I consider the following matrices and their "corresponding" vectors:
$I=\begin{pmatrix} 1 & 0 \\ 0 & 1 \end{pmatrix}\to (1,0,0,1)$
$A=\begin{pmatrix} a & b \\ c & d \end{pmatrix}\to (a,b,c,d)$
$A^2=\begin{pmatrix} a^2+ b c & ab+db \\ ac+dc & d^2+bc\end{pmatrix}\to (a^2+bc, ab+db, ac+dc,d^2+bc)$
What I am trying to do, is to prove that these vectors are $\textit{linearly independent}$. 
For that direction, I want to prove that (at least) one $3\times 3$ determinant is $\neq 0$. 
It seems that all $3\times 3$ determinants $\left( e.g. \begin{vmatrix} 1 & 0 & 0\\ a & b & c\\ a^2+bc & ab+db & ac+dc\end{vmatrix} \right)$ are equal to zero! What am I really missing? 
 A: The thing you're trying to prove is not true. Consider the case $A = I$. 
More generally, if $A$ is any $2 \times 2$ matrix, then you can compute its characteristic polynomial, $c(x)$, the determinant of $A - xI$. That will be some quadratic polynomial in $x$, like
$$
3x^2 - 22 x^1 + 8x^0.
$$
It turns out that if you plug in $A$ for $x$ , and treat the $A^0$ as $I$, you'll get a $2 \times 2$ matrix...that's the zero matrix!
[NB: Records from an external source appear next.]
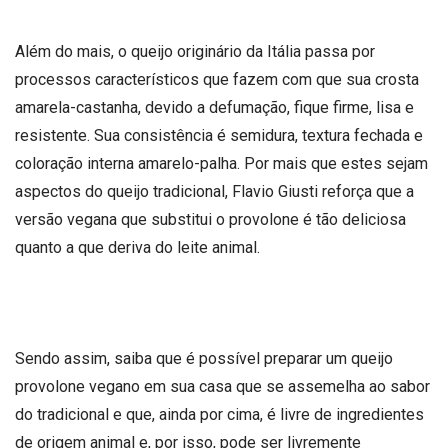
Além do mais, o queijo originário da Itália passa por
processos característicos que fazem com que sua crosta
amarela-castanha, devido a defumação, fique firme, lisa e
resistente. Sua consistência é semidura, textura fechada e
coloração interna amarelo-palha. Por mais que estes sejam
aspectos do queijo tradicional, Flavio Giusti reforça que a
versão vegana que substitui o provolone é tão deliciosa
quanto a que deriva do leite animal.
Sendo assim, saiba que é possível preparar um queijo
provolone vegano em sua casa que se assemelha ao sabor
do tradicional e que, ainda por cima, é livre de ingredientes
de origem animal e, por isso, pode ser livremente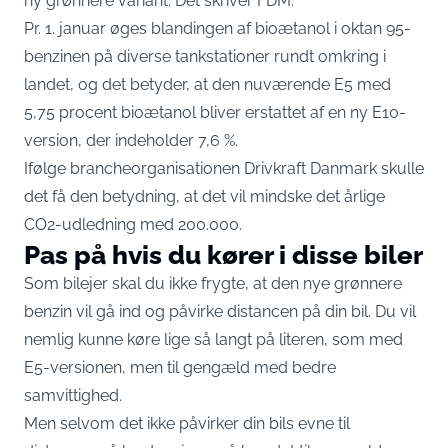
ny grønnere variant. Det skriver FDM.
Pr. 1. januar øges blandingen af bioætanol i oktan 95-
benzinen på diverse tankstationer rundt omkring i
landet, og det betyder, at den nuværende E5 med
5,75 procent bioætanol bliver erstattet af en ny E10-
version, der indeholder 7,6 %.
Ifølge brancheorganisationen Drivkraft Danmark skulle
det få den betydning, at det vil mindske det årlige
CO2-udledning med 200.000.
Pas på hvis du kører i disse biler
Som bilejer skal du ikke frygte, at den nye grønnere
benzin vil gå ind og påvirke distancen på din bil. Du vil
nemlig kunne køre lige så langt på literen, som med
E5-versionen, men til gengæld med bedre
samvittighed.
Men selvom det ikke påvirker din bils evne til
That's called the Cayley-Hamilton theorem. 
As an example: 
$$
A = \begin{bmatrix}1 & 3 \\ -1 & 1 \end{bmatrix} \\
A- xI = \begin{bmatrix}1-x & 3 \\ -1 & 1-x \end{bmatrix} \\
c(x) = det(A - xI) = (1-x)^2 + 3 = x^2 -2x + 4
$$
Now plug $A$ into $c$ to get
$$
c(A) = A^2 - 2A + 4I \\
 = \begin{bmatrix} -2 & 6 \\ -2 & -2 \end{bmatrix} -  \begin{bmatrix}2 & 6 \\ -2 & 2 \end{bmatrix}  +  \begin{bmatrix}4 & 0 \\ 0 & 4 \end{bmatrix} \\
= \begin{bmatrix}0 & 0 \\ 0 & 0 \end{bmatrix} 
$$
A: First of all your matrix is a root of its characteristic polynomial . The bad news is that its square is linear dependant from its lower order terms. The good news is that the algebra generated by this matrix (if its characteristic polynomial is irreducible which it's mostly is) is the splitting field of its roots.